++++ TEXTE À LIRE

Par Iván Vitta
Dans une tribune publiée le 3 avril 2015, J.C. Cartagena et N. Briatta font une apologie du gouvernement de la Nueva Mayoría [coalition gouvernementale de centre-gauche] en désignant cette coalition comme «une majorité politique ample capable de réaliser des changements structurels». Nous ne savons pas de quels changements structurels les auteurs parlent, car, mise à part de répéter avec profusion que de tels changements existent, ils n’avancent aucune preuve à cet égard. De cette façon, ils répètent simplement les slogans de la propagande gouvernementale.

++++++++

CONSIGNE
Répondez à ces questions d'après le texte à lire :
(a) À quelle date la tribune de J.C. Cartagena et N. Briatta a-t-elle été publiée ?
(b) Par quelle expression ces auteurs désignent-ils la coalition de la Nueva Mayoría ?
(c) Selon le texte, que font simplement ces auteurs en répétant que les changements existent ?

++++ DONNÉES

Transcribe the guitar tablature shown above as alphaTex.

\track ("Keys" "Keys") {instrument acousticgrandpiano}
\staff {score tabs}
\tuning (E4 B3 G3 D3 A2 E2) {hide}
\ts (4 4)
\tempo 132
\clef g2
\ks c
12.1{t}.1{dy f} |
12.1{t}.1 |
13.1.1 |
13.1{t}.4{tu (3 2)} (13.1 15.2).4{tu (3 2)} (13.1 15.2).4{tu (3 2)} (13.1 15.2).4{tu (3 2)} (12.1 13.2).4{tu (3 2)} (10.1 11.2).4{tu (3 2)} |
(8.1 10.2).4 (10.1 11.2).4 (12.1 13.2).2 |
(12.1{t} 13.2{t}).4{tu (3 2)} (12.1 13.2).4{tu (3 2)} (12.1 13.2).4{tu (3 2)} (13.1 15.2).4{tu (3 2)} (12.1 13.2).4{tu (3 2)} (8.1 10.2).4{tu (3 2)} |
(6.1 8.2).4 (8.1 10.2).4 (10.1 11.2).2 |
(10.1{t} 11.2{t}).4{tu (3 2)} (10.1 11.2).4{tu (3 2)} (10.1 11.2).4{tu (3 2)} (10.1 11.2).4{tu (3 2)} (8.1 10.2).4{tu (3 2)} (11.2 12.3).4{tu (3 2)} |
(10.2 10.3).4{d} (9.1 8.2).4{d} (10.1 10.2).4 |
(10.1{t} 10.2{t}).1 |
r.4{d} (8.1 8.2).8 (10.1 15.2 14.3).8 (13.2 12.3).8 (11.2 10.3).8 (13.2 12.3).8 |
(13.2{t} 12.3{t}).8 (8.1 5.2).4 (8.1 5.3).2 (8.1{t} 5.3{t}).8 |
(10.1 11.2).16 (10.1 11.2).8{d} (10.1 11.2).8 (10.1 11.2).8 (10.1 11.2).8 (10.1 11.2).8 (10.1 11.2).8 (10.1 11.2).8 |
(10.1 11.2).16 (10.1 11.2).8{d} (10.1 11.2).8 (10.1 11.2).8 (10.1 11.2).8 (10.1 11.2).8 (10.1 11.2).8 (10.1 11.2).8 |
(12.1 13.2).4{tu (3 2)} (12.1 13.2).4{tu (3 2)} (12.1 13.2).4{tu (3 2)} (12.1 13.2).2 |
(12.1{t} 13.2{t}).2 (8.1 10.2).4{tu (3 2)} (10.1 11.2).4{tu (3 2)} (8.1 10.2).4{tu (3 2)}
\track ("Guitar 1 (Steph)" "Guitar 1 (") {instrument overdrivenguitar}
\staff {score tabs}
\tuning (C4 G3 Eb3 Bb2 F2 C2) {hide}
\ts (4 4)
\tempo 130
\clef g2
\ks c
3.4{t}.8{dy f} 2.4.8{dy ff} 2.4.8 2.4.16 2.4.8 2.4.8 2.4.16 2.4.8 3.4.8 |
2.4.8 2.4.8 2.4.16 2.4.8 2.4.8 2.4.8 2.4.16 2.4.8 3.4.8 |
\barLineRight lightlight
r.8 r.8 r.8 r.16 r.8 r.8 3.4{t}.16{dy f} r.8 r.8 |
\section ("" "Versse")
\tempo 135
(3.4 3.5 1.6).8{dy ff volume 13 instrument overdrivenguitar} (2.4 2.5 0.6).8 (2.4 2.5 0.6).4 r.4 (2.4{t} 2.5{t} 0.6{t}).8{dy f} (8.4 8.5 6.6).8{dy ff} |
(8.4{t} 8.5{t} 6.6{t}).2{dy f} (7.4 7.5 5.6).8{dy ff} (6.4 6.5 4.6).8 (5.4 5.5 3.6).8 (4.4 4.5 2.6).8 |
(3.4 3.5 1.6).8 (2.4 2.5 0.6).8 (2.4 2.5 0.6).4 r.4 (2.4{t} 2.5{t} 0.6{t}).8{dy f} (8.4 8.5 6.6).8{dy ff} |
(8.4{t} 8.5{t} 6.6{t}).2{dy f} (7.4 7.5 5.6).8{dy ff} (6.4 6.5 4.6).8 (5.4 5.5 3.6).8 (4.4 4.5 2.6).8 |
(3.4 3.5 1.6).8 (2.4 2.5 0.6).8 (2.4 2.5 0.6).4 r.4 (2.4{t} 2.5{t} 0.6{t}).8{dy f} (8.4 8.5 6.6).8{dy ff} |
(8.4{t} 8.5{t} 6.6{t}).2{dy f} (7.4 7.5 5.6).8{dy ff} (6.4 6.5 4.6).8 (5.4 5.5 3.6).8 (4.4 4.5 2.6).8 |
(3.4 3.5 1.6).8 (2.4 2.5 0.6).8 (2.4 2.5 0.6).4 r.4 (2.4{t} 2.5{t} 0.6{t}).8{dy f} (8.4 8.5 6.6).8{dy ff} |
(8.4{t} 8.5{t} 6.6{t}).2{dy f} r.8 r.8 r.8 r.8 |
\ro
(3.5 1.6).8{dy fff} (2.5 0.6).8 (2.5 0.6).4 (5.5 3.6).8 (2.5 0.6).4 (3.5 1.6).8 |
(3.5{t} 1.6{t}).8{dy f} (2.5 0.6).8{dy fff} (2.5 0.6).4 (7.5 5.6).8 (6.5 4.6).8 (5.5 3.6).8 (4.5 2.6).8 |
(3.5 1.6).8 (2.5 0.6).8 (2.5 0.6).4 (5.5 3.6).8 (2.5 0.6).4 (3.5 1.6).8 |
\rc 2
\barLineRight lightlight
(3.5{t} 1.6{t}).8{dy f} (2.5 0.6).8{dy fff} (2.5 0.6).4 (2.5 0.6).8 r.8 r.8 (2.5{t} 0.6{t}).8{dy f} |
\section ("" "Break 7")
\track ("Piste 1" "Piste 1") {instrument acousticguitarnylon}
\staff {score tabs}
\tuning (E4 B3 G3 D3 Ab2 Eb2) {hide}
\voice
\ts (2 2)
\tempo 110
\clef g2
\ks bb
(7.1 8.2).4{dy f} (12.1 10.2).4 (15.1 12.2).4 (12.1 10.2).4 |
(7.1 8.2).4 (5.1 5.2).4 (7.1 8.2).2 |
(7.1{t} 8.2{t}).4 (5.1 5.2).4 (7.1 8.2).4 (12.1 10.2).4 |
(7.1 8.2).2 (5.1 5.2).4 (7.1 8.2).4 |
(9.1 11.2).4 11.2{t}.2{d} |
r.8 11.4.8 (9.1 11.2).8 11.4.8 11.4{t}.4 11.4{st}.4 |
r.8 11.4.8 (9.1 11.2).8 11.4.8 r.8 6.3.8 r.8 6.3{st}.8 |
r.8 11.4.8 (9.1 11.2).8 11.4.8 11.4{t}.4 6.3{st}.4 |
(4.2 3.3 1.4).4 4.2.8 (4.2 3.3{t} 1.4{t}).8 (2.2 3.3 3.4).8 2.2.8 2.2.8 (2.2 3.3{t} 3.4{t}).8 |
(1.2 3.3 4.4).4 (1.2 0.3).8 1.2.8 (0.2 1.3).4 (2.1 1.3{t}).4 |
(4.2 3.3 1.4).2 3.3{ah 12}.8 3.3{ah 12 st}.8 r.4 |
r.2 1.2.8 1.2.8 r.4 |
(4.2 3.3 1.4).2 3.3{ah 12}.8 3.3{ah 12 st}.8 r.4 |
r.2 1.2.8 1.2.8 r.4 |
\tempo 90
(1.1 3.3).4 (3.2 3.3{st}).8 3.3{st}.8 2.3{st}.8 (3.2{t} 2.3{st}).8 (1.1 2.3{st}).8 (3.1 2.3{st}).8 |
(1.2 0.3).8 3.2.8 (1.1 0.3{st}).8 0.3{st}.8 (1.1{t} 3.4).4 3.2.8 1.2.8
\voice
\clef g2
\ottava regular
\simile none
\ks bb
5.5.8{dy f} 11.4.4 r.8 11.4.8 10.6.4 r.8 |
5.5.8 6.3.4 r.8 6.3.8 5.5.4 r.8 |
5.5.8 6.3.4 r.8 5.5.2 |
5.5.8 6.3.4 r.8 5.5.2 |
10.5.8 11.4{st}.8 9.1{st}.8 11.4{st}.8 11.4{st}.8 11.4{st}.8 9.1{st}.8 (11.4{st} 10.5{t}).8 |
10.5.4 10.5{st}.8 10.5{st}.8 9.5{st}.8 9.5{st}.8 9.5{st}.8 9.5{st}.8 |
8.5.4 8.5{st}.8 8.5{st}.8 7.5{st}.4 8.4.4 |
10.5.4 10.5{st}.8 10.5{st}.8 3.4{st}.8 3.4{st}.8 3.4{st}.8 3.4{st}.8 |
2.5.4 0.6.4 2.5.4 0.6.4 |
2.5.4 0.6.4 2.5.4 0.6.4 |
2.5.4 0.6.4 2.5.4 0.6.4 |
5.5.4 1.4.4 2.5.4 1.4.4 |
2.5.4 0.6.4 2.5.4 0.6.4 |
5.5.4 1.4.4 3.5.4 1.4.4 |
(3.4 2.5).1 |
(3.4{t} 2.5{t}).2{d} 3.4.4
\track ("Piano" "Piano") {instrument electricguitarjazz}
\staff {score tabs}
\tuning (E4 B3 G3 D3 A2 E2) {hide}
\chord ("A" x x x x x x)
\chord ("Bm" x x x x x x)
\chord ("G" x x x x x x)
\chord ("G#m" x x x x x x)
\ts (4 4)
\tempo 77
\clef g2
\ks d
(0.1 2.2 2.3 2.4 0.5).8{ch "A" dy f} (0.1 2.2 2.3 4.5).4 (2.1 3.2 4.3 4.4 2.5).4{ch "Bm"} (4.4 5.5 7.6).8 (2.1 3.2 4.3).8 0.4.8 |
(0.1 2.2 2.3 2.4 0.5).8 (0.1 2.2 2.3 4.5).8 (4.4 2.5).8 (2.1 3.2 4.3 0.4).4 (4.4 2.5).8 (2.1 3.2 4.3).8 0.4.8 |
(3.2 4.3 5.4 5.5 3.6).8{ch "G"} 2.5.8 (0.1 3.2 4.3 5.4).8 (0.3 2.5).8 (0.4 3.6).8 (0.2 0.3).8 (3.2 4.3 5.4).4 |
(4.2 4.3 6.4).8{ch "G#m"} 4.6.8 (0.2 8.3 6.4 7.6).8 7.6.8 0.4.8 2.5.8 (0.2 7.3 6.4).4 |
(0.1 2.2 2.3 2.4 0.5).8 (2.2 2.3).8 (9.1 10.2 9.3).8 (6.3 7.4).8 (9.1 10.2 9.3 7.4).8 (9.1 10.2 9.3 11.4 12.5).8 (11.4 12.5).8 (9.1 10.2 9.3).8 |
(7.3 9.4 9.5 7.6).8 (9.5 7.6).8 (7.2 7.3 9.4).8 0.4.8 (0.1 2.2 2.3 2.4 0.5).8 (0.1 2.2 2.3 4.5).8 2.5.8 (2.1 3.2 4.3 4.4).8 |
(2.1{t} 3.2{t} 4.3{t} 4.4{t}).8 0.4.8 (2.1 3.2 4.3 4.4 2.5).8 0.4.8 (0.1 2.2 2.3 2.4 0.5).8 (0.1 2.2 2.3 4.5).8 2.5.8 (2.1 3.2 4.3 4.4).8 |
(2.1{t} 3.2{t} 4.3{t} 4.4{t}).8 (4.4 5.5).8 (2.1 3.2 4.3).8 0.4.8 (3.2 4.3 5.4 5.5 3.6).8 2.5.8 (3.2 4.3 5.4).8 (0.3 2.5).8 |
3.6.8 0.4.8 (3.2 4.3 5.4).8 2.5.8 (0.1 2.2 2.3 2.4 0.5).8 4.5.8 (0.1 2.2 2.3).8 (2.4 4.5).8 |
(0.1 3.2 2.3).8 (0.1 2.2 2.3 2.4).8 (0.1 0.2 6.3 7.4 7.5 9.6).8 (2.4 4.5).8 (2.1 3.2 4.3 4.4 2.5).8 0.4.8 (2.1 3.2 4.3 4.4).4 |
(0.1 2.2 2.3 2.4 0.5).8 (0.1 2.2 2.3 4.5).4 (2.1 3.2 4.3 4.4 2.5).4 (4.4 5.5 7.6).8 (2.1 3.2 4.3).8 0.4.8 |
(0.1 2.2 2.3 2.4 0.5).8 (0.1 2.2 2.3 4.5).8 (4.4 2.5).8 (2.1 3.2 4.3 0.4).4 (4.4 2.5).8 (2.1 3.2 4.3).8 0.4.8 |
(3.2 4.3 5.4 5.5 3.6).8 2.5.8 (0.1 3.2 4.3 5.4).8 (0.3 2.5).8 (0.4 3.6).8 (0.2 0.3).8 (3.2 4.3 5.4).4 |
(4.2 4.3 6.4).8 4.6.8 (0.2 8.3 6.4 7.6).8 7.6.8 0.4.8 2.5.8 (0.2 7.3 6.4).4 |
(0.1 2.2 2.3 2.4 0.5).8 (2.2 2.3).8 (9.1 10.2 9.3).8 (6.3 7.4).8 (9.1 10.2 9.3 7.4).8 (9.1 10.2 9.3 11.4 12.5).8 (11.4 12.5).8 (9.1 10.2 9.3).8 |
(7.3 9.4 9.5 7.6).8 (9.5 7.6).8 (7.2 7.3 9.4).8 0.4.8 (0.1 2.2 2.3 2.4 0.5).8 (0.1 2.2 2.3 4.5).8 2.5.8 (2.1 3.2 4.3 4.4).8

++++++++

EXERCICE FAIT
(a) Le 3 avril 2015.
(b) «une majorité politique ample capable de réaliser des changements structurels».
(c) Ils répètent les slogans de la propagande gouvernementale.